Consultation on the 1,703 square-kilometres of land potentially available for exploration in Taranaki closed on June 8 and formal tenders for acreage had been expected to be sought this month.

But the formal request for bids now looks set to slip into September at the earliest as the government ponders options to protect itself from potential legal action. In April the government shocked the industry by declaring no further offshore exploration acreage would be offered. Onshore exploration would be restricted to Taranaki only and new acreage there was also only guaranteed to be offered for three years.

Energy and Resources Minister Megan Woods last week said the Taranaki offer would proceed. She had received advice on potential changes to the Crown Minerals Act, but she told Parliament she had also taken additional advice on whether a “belt and braces” approach was needed to avoid a potential judicial review of the ban on new offshore exploration acreage.
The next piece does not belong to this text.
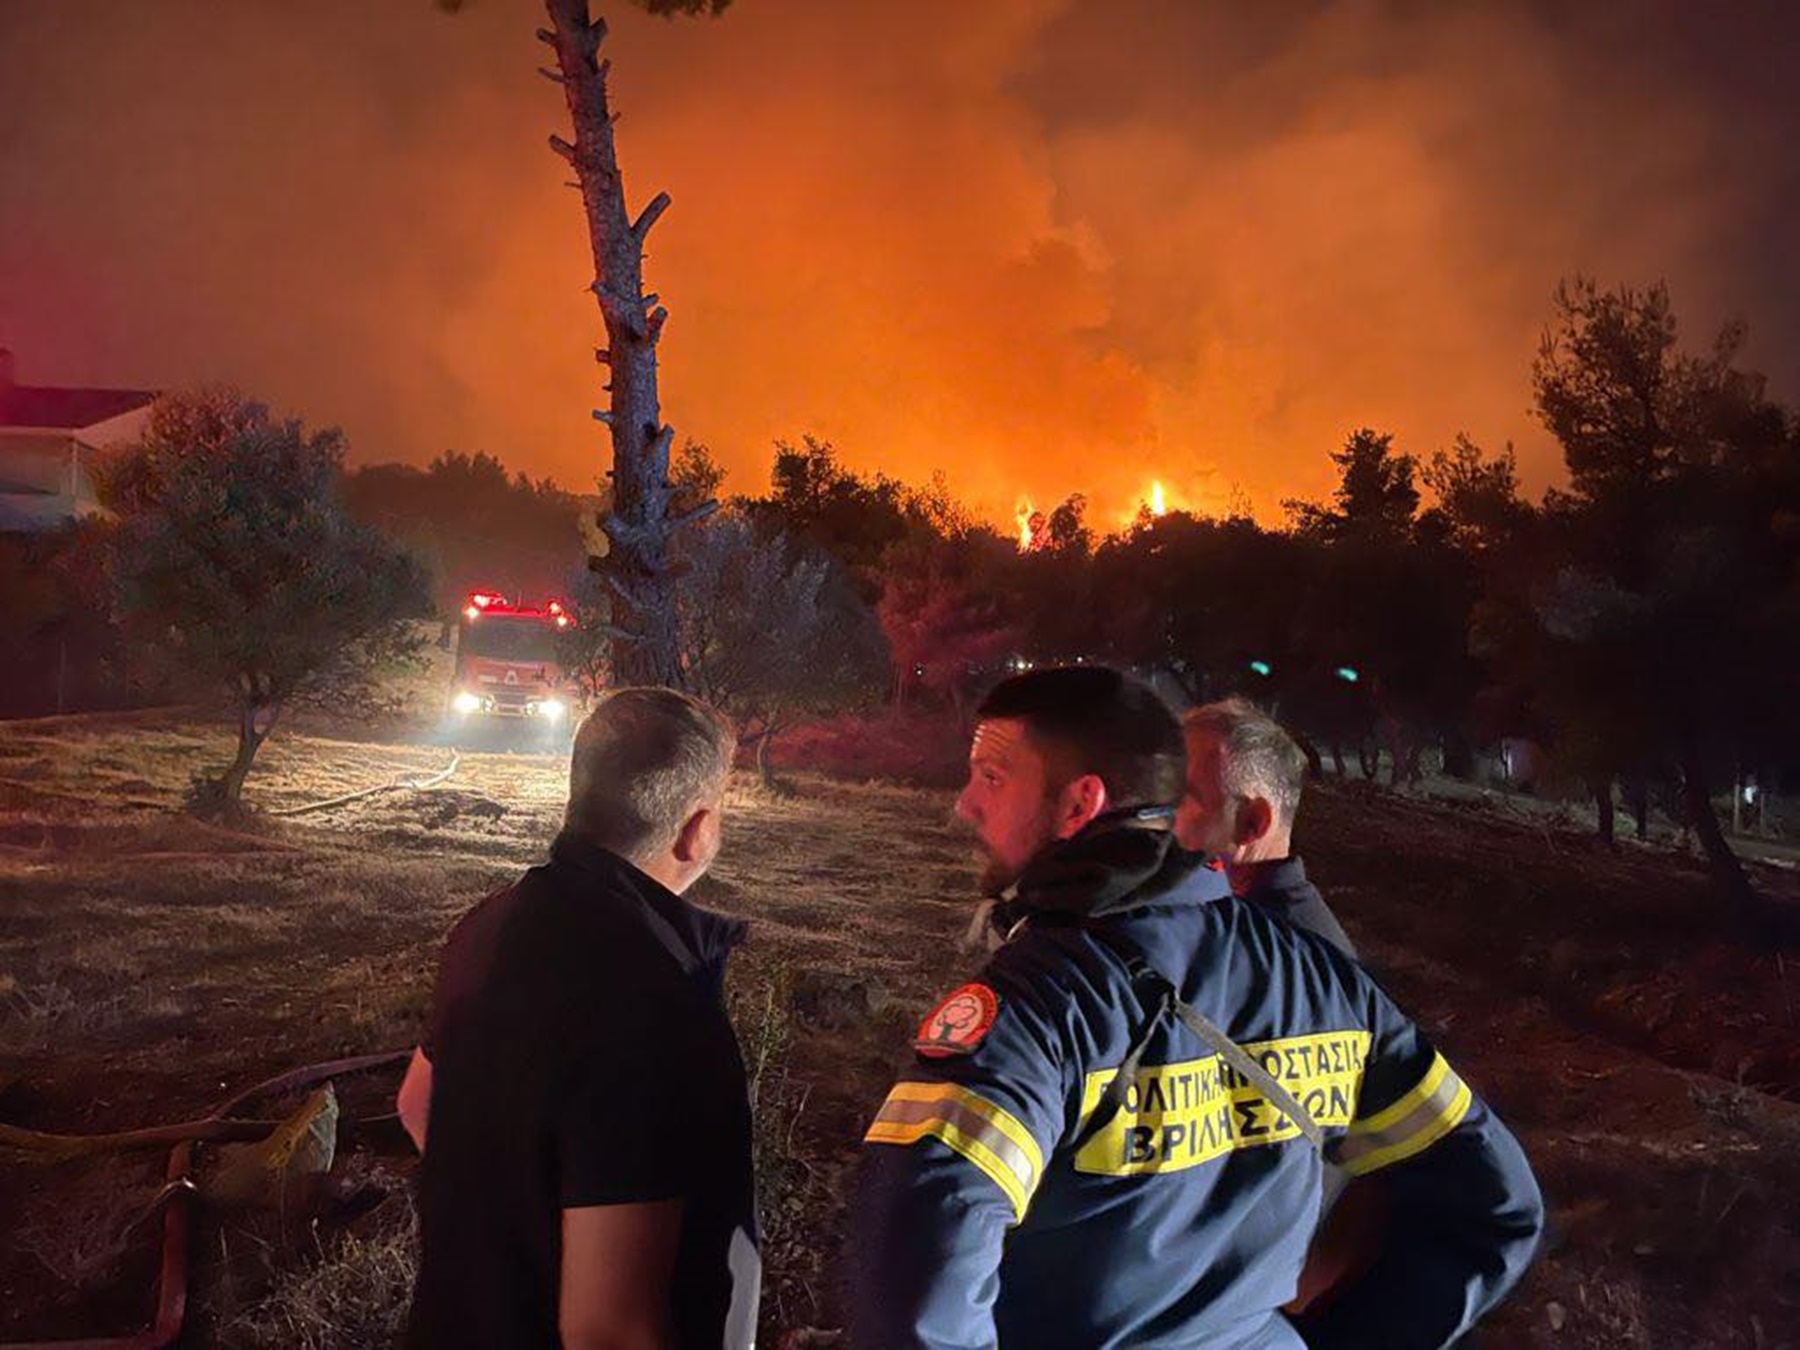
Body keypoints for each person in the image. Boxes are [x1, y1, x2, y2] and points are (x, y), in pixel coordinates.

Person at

“I am seeking some additional advice at the moment, but whatever outcome we go with there will be a Block Offer 2018 that will be initiated,” she said in response to questions from National MP Jonathan Young.

John Kidd, director of sector research at Woodward Partners, said the block offer has already been initiated. Woods may be trying to defer the formal invitation for bids – another potential trigger for legal action - until the Crown Minerals Act can be amended to conform with the sharply reduced scope of the exploration regime outlined in April.

“The minister therefore appears to be stuck – not able to move without breaking (or changing) the law and not able to move back without also possibly breaking the law,” Kidd said in a note to investors today.

Critics of the policy change say the government has misunderstood the importance of gas as an industrial fuel and for dry-year generation in New Zealand’s increasingly renewable generation system. The International Energy Agency also forecasts global demand for gas will increase by 45 percent by 2040 as nations use more of it to replace coal and reduce emissions from power generation, steel-making and petrochemicals production.

Kidd believes the government's next step will include getting formal Cabinet endorsement of the decision announced by the three party leaders of the Labour-led coalition on April 12.

The government will then need to amend the Crown Minerals Act – possibly by including consideration of climate change in the purpose section of the legislation.

Kidd said the legal implications of such an amendment – or the addition of broader environmental factors – could be profound.

That could open the meaning of terms up to interpretation by the courts and potentially provide a basis for protest groups to challenge any decisions made under the Crown Minerals Act.

Kidd said the policy is “fundamentally flawed” and many sectors of the economy will be looking to see how the government treats independent assessments of its harms and benefits expected from Treasury, the Ministry for the Environment and the Ministry of Business, Innovation and Employment through the regulatory impact statement process.